Men's Volleyball Tops Non-Conference Foe in Opener

Robert J. Tamai

After dropping a tight third set in its season opener, the Harvard men’s volleyball team buckled down and defeated Endicott, 3-1, in Beverly, Mass., on Tuesday night.

During the hard-fought third set, the young Crimson (1-0) team struggled with its service game, which opened the door for the Gulls.

“We were up, but we missed a couple of serves here and there. They started to come back, and we let them get into it,” said freshman middle hitter Caleb Zimmick.

As Harvard refocused its serves, it overcame its third-set loss with a strong fourth game.

“We started going for the real tough serves right down the line,” said sophomore opposite hitter Nick Madden. “We put some pace behind them and got them in.”

The Crimson received standout performances in the season opener from freshmen Caleb Zimmick and DJ White. The two took control of the net with a combined 20 kills.

“Our freshmen definitely stepped up,” Madden said. “Caleb played well in the middle, and [co-captain] Matt [Jones] on the outside also played very well.”

Jones recorded a double-double for Harvard with 17 kills and 10 digs, helping carry the team to the 3-1 victory over the Gulls (0-1).

The match opened with a back-and-forth struggle, and Harvard grappled with Endicott’s offensive attack during the opening game.

“Endicott ran a pretty unpredictable offense,” Madden said. “They didn’t do a lot of the traditional hits. They ran a back three and some different unique approaches which took us a bit to adjust to.”

The teams alternated leads nine times in the first frame. With both squads tied at 17, Madden gave Harvard the 18-17 advantage with a timely kill. The visitors didn’t relinquish the lead from there, going on to win its first set of the season, 25-21.

In the following games, the Crimson found success in keeping the rallies short and preventing the Gulls from getting into a rhythm.

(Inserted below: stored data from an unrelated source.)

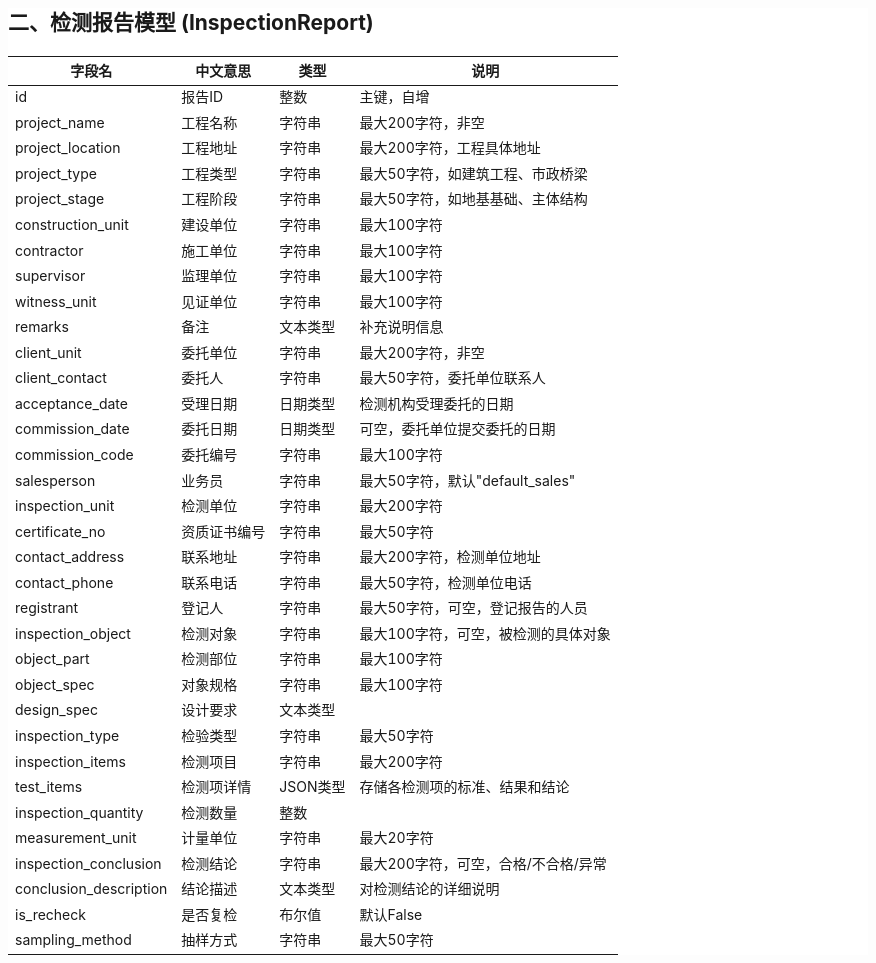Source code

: ## 二、检测报告模型 (InspectionReport)

| 字段名 | 中文意思 | 类型 | 说明 |
|--------|----------|------|------|
| id | 报告ID | 整数 | 主键，自增 |
| project_name | 工程名称 | 字符串 | 最大200字符，非空 |
| project_location | 工程地址 | 字符串 | 最大200字符，工程具体地址 |
| project_type | 工程类型 | 字符串 | 最大50字符，如建筑工程、市政桥梁 |
| project_stage | 工程阶段 | 字符串 | 最大50字符，如地基基础、主体结构 |
| construction_unit | 建设单位 | 字符串 | 最大100字符 |
| contractor | 施工单位 | 字符串 | 最大100字符 |
| supervisor | 监理单位 | 字符串 | 最大100字符 |
| witness_unit | 见证单位 | 字符串 | 最大100字符 |
| remarks | 备注 | 文本类型 | 补充说明信息 |
| client_unit | 委托单位 | 字符串 | 最大200字符，非空 |
| client_contact | 委托人 | 字符串 | 最大50字符，委托单位联系人 |
| acceptance_date | 受理日期 | 日期类型 | 检测机构受理委托的日期 |
| commission_date | 委托日期 | 日期类型 | 可空，委托单位提交委托的日期 |
| commission_code | 委托编号 | 字符串 | 最大100字符 |
| salesperson | 业务员 | 字符串 | 最大50字符，默认"default_sales" |
| inspection_unit | 检测单位 | 字符串 | 最大200字符 |
| certificate_no | 资质证书编号 | 字符串 | 最大50字符 |
| contact_address | 联系地址 | 字符串 | 最大200字符，检测单位地址 |
| contact_phone | 联系电话 | 字符串 | 最大50字符，检测单位电话 |
| registrant | 登记人 | 字符串 | 最大50字符，可空，登记报告的人员 |
| inspection_object | 检测对象 | 字符串 | 最大100字符，可空，被检测的具体对象 |
| object_part | 检测部位 | 字符串 | 最大100字符 |
| object_spec | 对象规格 | 字符串 | 最大100字符 |
| design_spec | 设计要求 | 文本类型 |  |
| inspection_type | 检验类型 | 字符串 | 最大50字符 |
| inspection_items | 检测项目 | 字符串 | 最大200字符 |
| test_items | 检测项详情 | JSON类型 | 存储各检测项的标准、结果和结论 |
| inspection_quantity | 检测数量 | 整数 |  |
| measurement_unit | 计量单位 | 字符串 | 最大20字符 |
| inspection_conclusion | 检测结论 | 字符串 | 最大200字符，可空，合格/不合格/异常 |
| conclusion_description | 结论描述 | 文本类型 | 对检测结论的详细说明 |
| is_recheck | 是否复检 | 布尔值 | 默认False |
| sampling_method | 抽样方式 | 字符串 | 最大50字符 |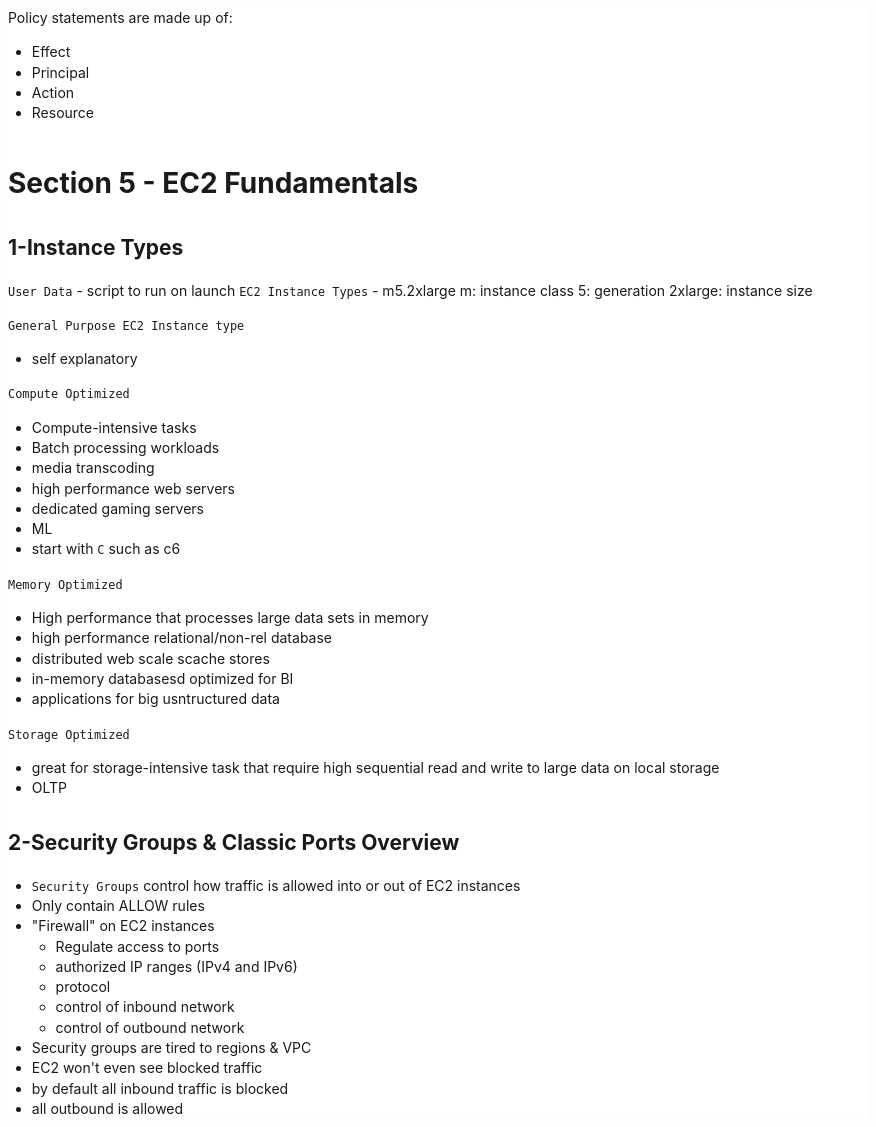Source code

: 
Policy statements are made up of:
- Effect
- Principal
- Action
- Resource


# Section 5 - EC2 Fundamentals


## 1-Instance Types


`User Data` - script to run on launch
`EC2 Instance Types` - m5.2xlarge
m: instance class
5: generation
2xlarge: instance size

`General Purpose EC2 Instance type`
- self explanatory

`Compute Optimized`
- Compute-intensive tasks
- Batch processing workloads
- media transcoding
- high performance web servers
- dedicated gaming servers
- ML
- start with `C` such as c6

`Memory Optimized`
- High performance that processes large data sets in memory
- high performance relational/non-rel database
- distributed web scale scache stores
- in-memory databasesd optimized for BI
- applications for big usntructured data

`Storage Optimized`
- great for storage-intensive task that require high sequential read and write to large data on local storage
- OLTP


## 2-Security Groups & Classic Ports Overview

- `Security Groups` control how traffic is allowed into or out of EC2 instances
- Only contain ALLOW rules
- "Firewall" on EC2 instances
	- Regulate access to ports
	- authorized IP ranges (IPv4 and IPv6)
	- protocol
	- control of inbound network
	- control of outbound network
- Security groups are tired to regions & VPC
- EC2 won't even see blocked traffic
- by default all inbound traffic is blocked
- all outbound is allowed
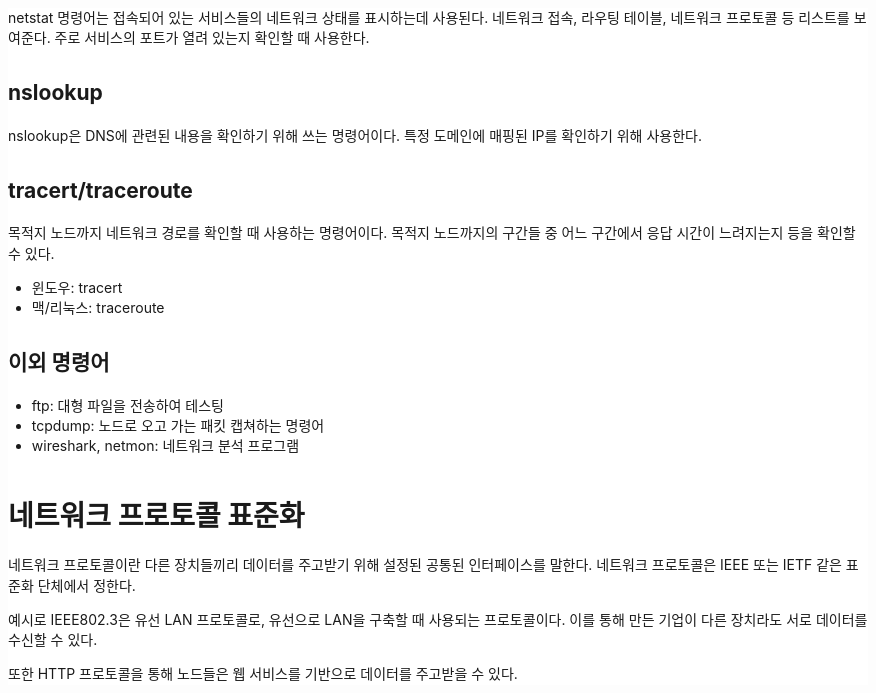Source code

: netstat 명령어는 접속되어 있는 서비스들의 네트워크 상태를 표시하는데 사용된다. 네트워크 접속, 라우팅 테이블, 네트워크 프로토콜 등 리스트를 보여준다. 주로 서비스의 포트가 열려 있는지 확인할 때 사용한다.

## nslookup

nslookup은 DNS에 관련된 내용을 확인하기 위해 쓰는 명령어이다. 특정 도메인에 매핑된 IP를 확인하기 위해 사용한다.

## tracert/traceroute

목적지 노드까지 네트워크 경로를 확인할 때 사용하는 명령어이다. 목적지 노드까지의 구간들 중 어느 구간에서 응답 시간이 느려지는지 등을 확인할 수 있다.

- 윈도우: tracert
- 맥/리눅스: traceroute

## 이외 명령어

- ftp: 대형 파일을 전송하여 테스팅
- tcpdump: 노드로 오고 가는 패킷 캡쳐하는 명령어
- wireshark, netmon: 네트워크 분석 프로그램

# 네트워크 프로토콜 표준화

네트워크 프로토콜이란 다른 장치들끼리 데이터를 주고받기 위해 설정된 공통된 인터페이스를 말한다. 네트워크 프로토콜은 IEEE 또는 IETF 같은 표준화 단체에서 정한다.

예시로 IEEE802.3은 유선 LAN 프로토콜로, 유선으로 LAN을 구축할 때 사용되는 프로토콜이다. 이를 통해 만든 기업이 다른 장치라도 서로 데이터를 수신할 수 있다.

또한 HTTP 프로토콜을 통해 노드들은 웹 서비스를 기반으로 데이터를 주고받을 수 있다.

“On the points [when] we were able to get the rallies finished quickly, we had the best chance, since they are a team that really likes to extend rallies and make you make mistakes,” Jones said. “In game two, we did a good job of keeping the rallies short.”

With the game plan to shorten points, Harvard kept rolling in the second set, as it quickly built a 10-5 lead. White and Zimmick continued to dictate net play as they lead the team to a 25-17 win.

“Our freshman Caleb played great in the middle,” Jones said. “He dominated the net and hit at a really high percentage. He played very composed and really impressed me. I thought he was our MVP today.”